The waters begin to get even muddier when corporations join the sustainability party. Companies have long attempted to co-opt the term and conflate it with slogans such as “buy local” in order to promote the idea that greening the planet comes down mainly to what one purchases (that company's products, of course). Another strategy is to simply hide unsustainable practices and hope to not be caught—or at least to profit so much that any fines are dwarfed by comparison. This was the intent of Volkswagen in 2015 when it used computer software to cheat on emissions tests in what is now known as “Dieselgate.” That episode cost the company $30 billion in fines, settlements, and buyback costs.

Volkswagen also saw its sales dip precipitously. It was an indication why some corporations bend and stretch the meaning of sustainability—because green branding confers market advantages. According to Forbes magazine, 62% of people aged twenty-three to thirty-eight try to purchase sustainably. In addition, publicly traded companies are under increasing pressure to provide environmental metrics to prospective investors. But while purchasing and investing habits are part and parcel of sustainability, it isn't just about which companies one supports—it's about reducing consumption across the board. Climate journalist Kendra Pierre-Louis and others have warned that we cannot buy and invest our way to a green future. The behavior of individuals, companies, and governments must change.
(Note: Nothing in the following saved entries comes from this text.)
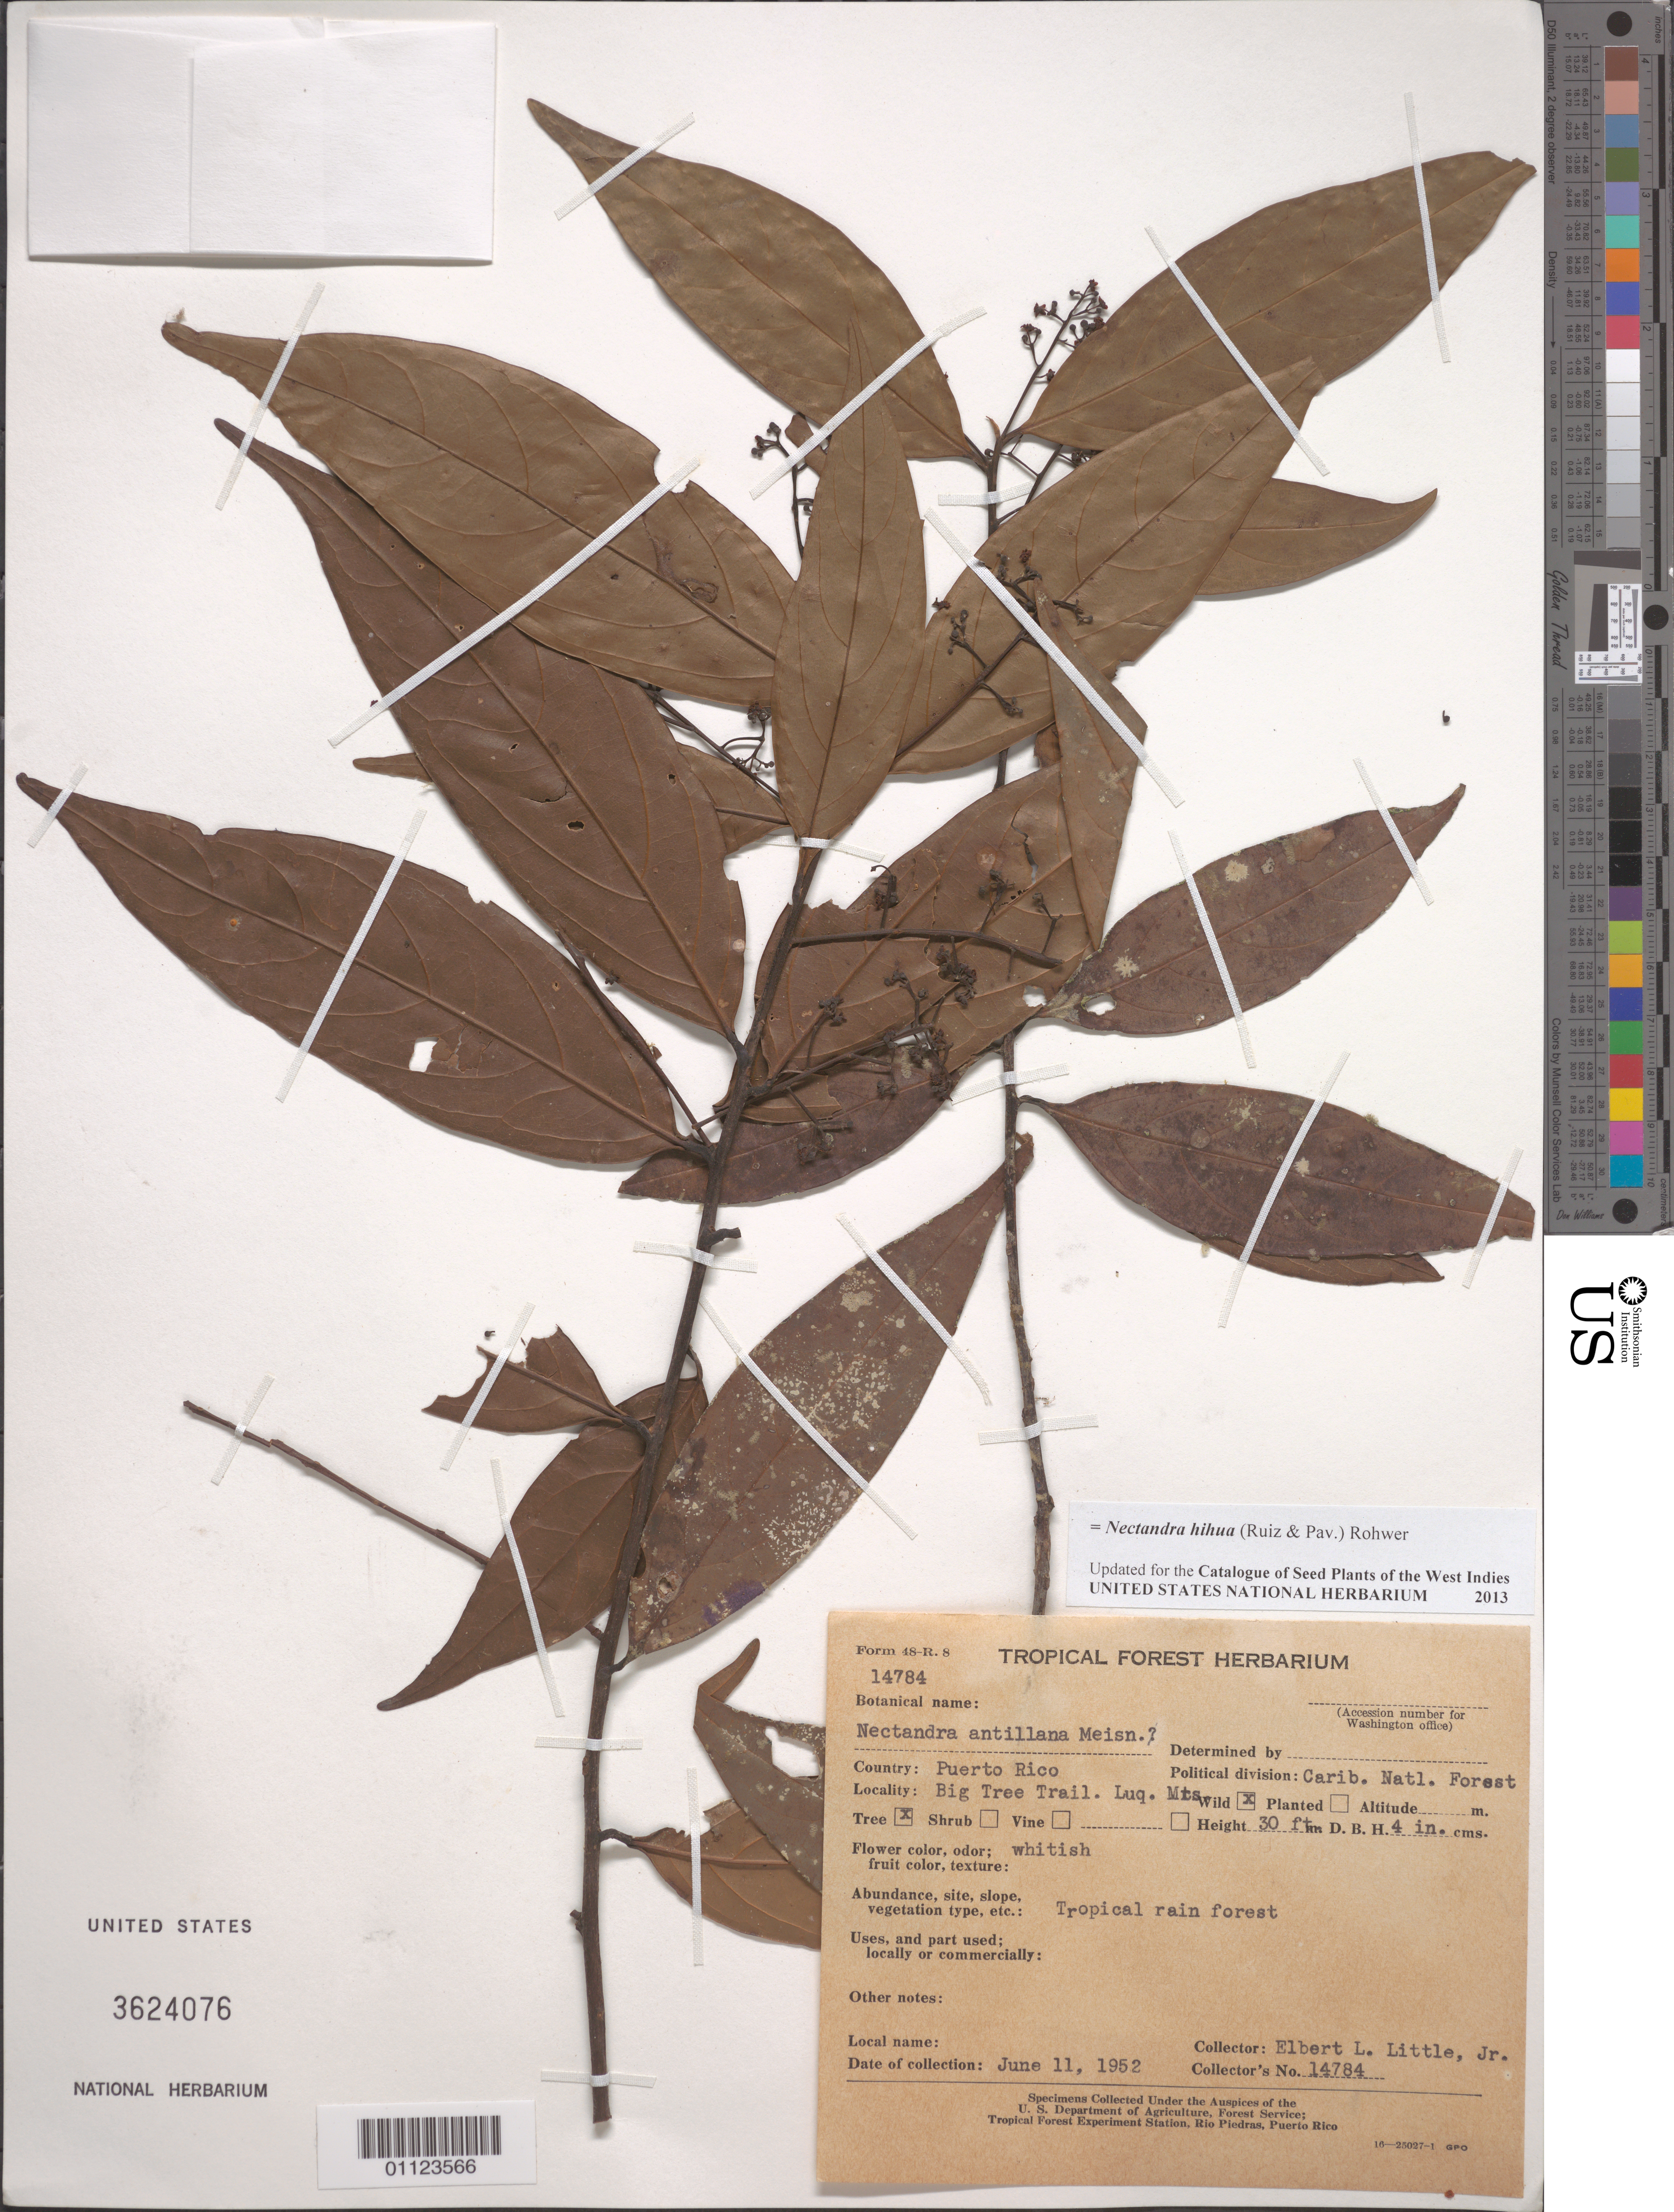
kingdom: Plantae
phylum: Tracheophyta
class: Magnoliopsida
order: Laurales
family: Lauraceae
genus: Nectandra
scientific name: Nectandra hihua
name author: (Ruiz & Pav.) Rohwer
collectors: E. L. Little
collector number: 14784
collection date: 1952-06-11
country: Puerto Rico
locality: Caribbean Nat'l. Forest, Luquillo Mts., Big Tree Trail.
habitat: Tropical rainforest.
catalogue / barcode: US 3624076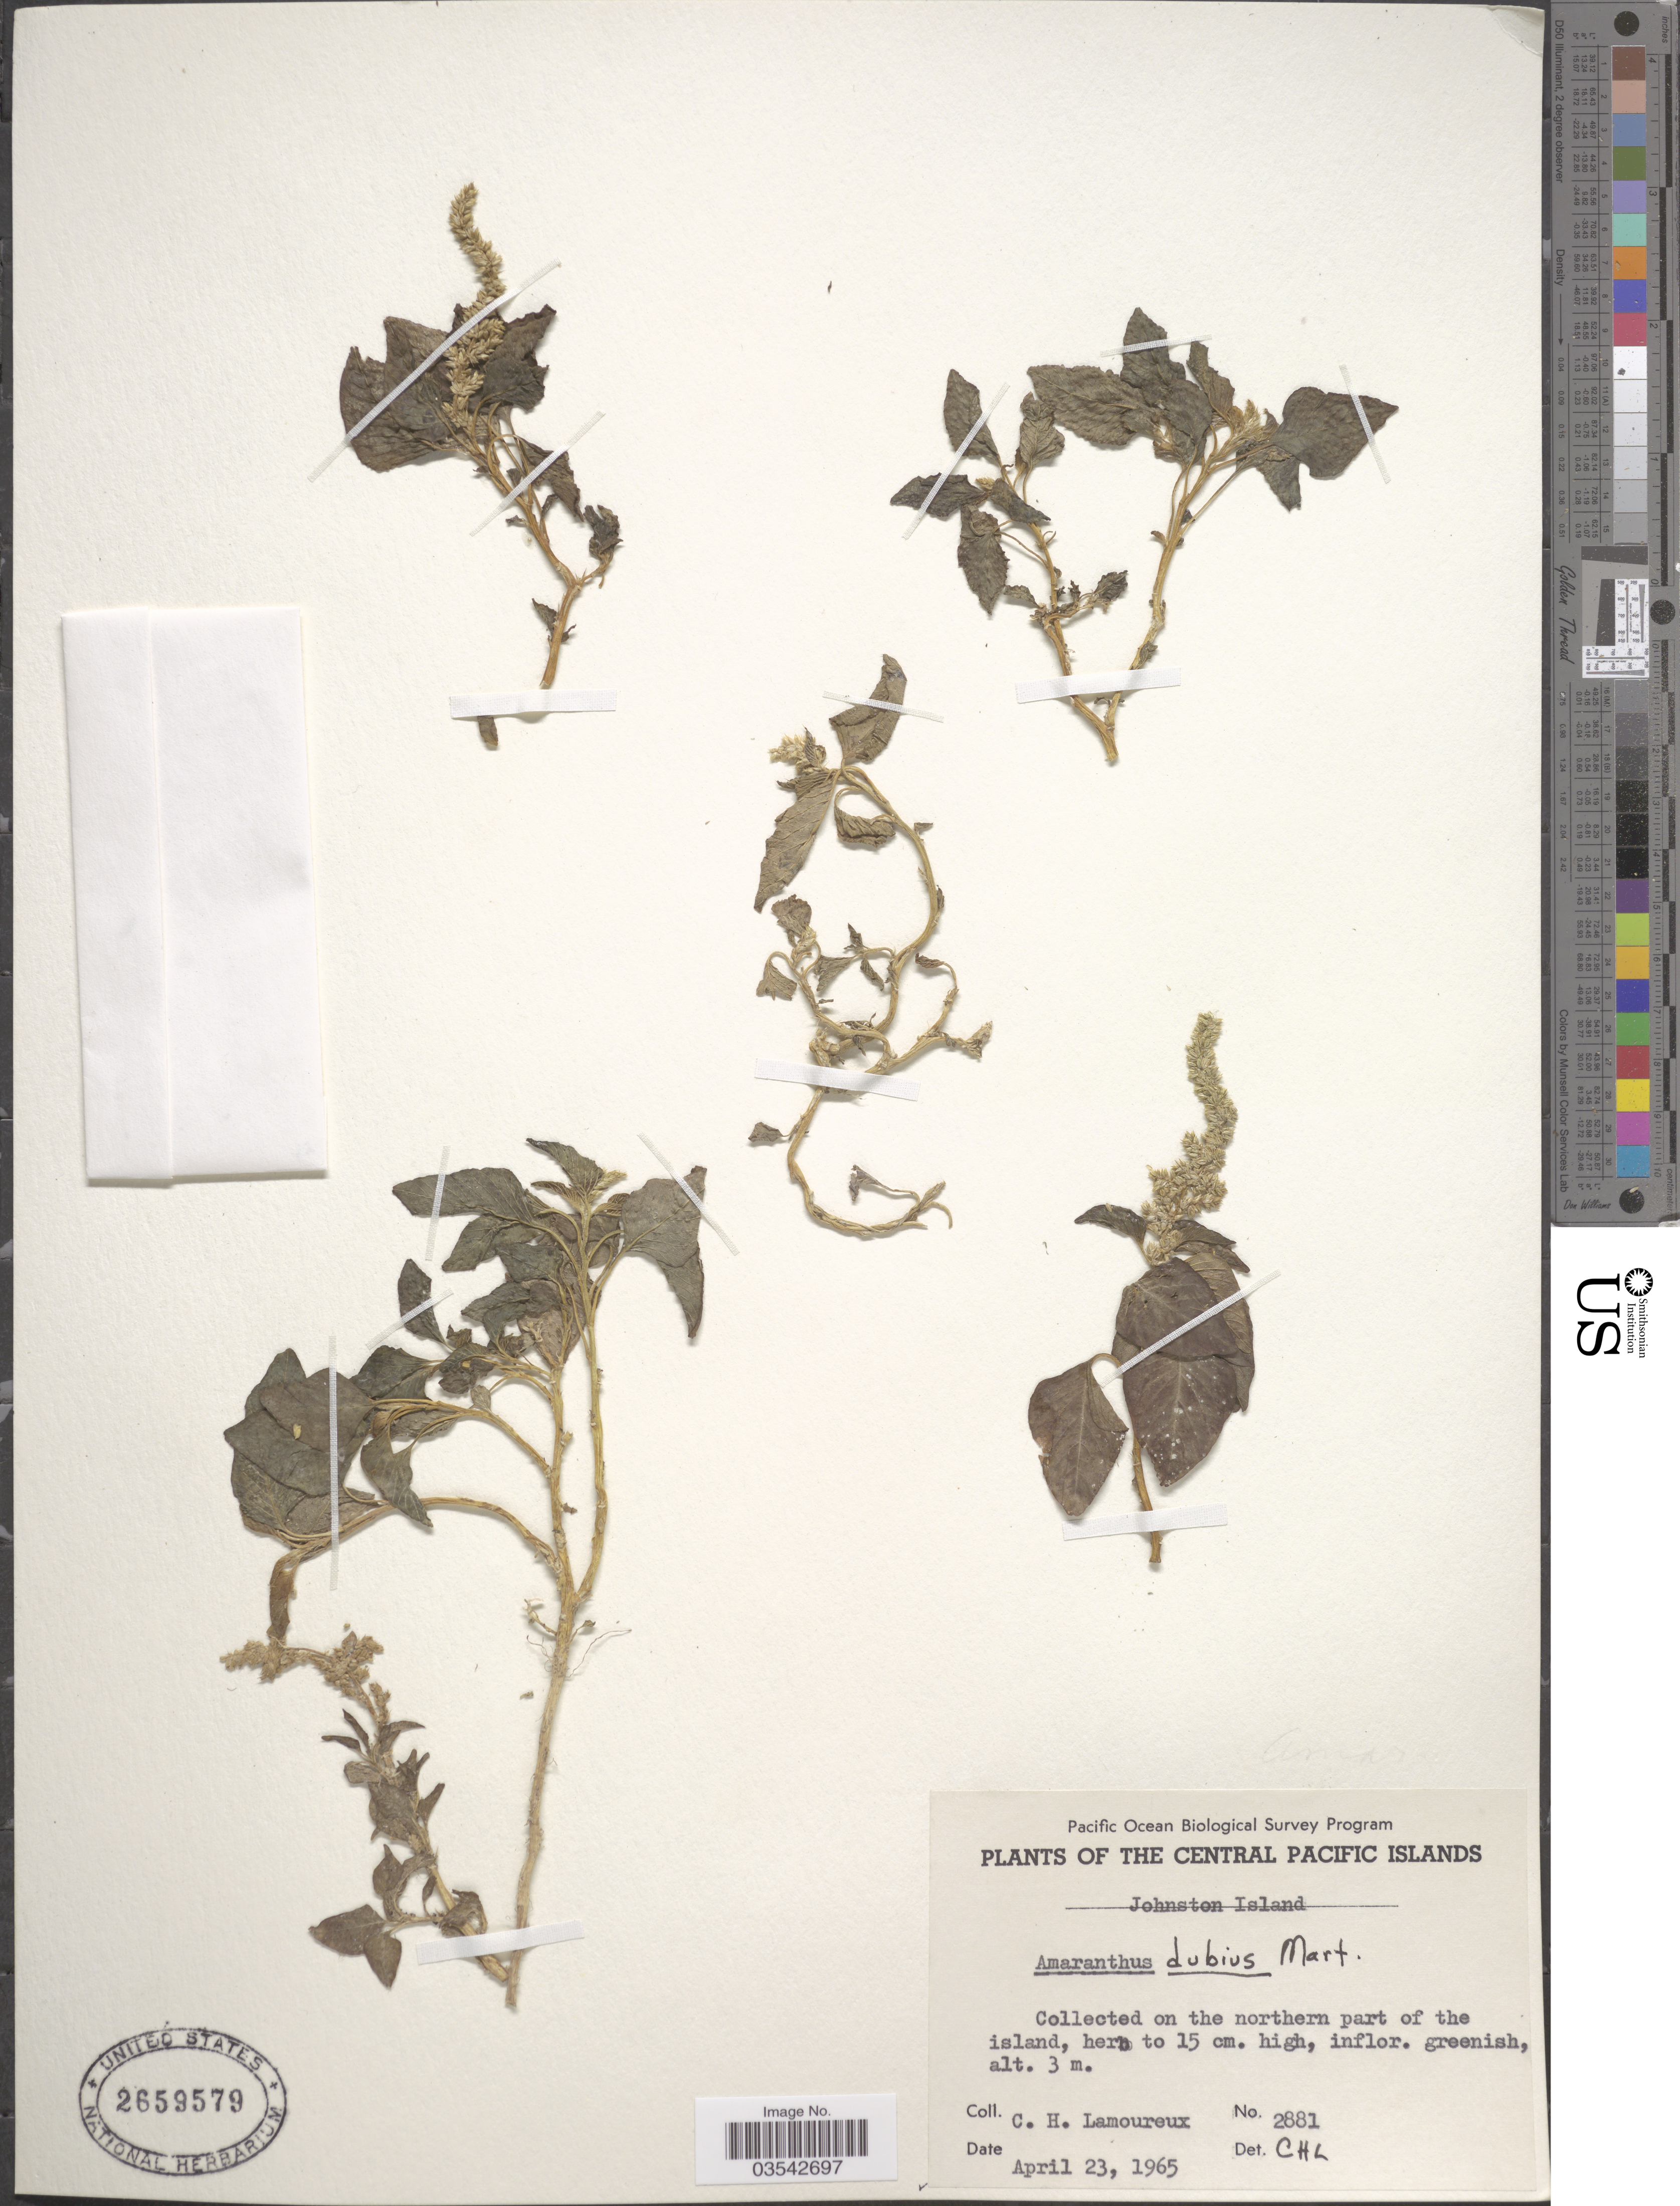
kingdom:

The SDGs represent powerful advocacy for that change, especially in the industrialized West. SDGs 7, 11, and 12 recommend intervention into multiple aspects of society, industry, and, unavoidably, politics. Along with the aims mentioned at top, other goals include greater international cooperation in clean energy research and technology, cutting global food waste in half, increased management of chemicals and wastes throughout their life cycle, shifting toward more sustainable tourism, restructuring taxation and subsidies in fossil fuel industries, providing safe and affordable housing for all, upgrading slums, safeguarding cultural and natural heritage sites, and supporting the least developed countries, financially and technically.

With all these pressing needs, now is the worst time for global cooperation to break down, but due to an authoritarian drift in the West and a looming confrontation between the U.S. and China, that's what seems to be happening. The U.S. and China are economically interlinked yet seem to have no blueprint on the table for co-existence, only for domination and defeat. In the U.K. and other countries, governments are eyeing future unrest as much as future sustainability by passing laws that subject environmental protestors to ever more severe punishments. It's as if they see more Greta Thunbergs on the horizon and are preemptively taking steps to prevent it.

Not on the horizon, but right in the middle of each day, the Russian invasion of Ukraine has been one of the biggest blows to sustainable development. The $200 billion in war profits reaped by the global oil industry has been a huge reversal to hopes for a green energy transition. Governments have doubled subsidies for fossil fuels and approved a slate of new extraction projects. And in a setback for social sustainability, as reported in an analysis by Unearthed and Lighthouse Reports, the top ten hedge funds in the world have made almost $2 billion in profits from war-triggered food price spikes that have pushed 33 million people into acute hunger.

Nevertheless the SDGs make clear that setbacks are part of the process of crafting a better future, and the push forward must continue. Sustainability asks us to avoid conflict and war, to work collaboratively rather than competitively, and to develop more environmentally sound ways to produce goods. Sustainability is also, unavoidably, about sharing—the sharing of resources, knowledge, planning, and capital. It requires reaching a higher level of collective intelligence. Sustainability seeks to meet the needs of living generations without compromising the ability of future generations to meet their own, allowing our planet to be habitable far into the future. That makes it the challenge of our age, possibly the challenge of any human age.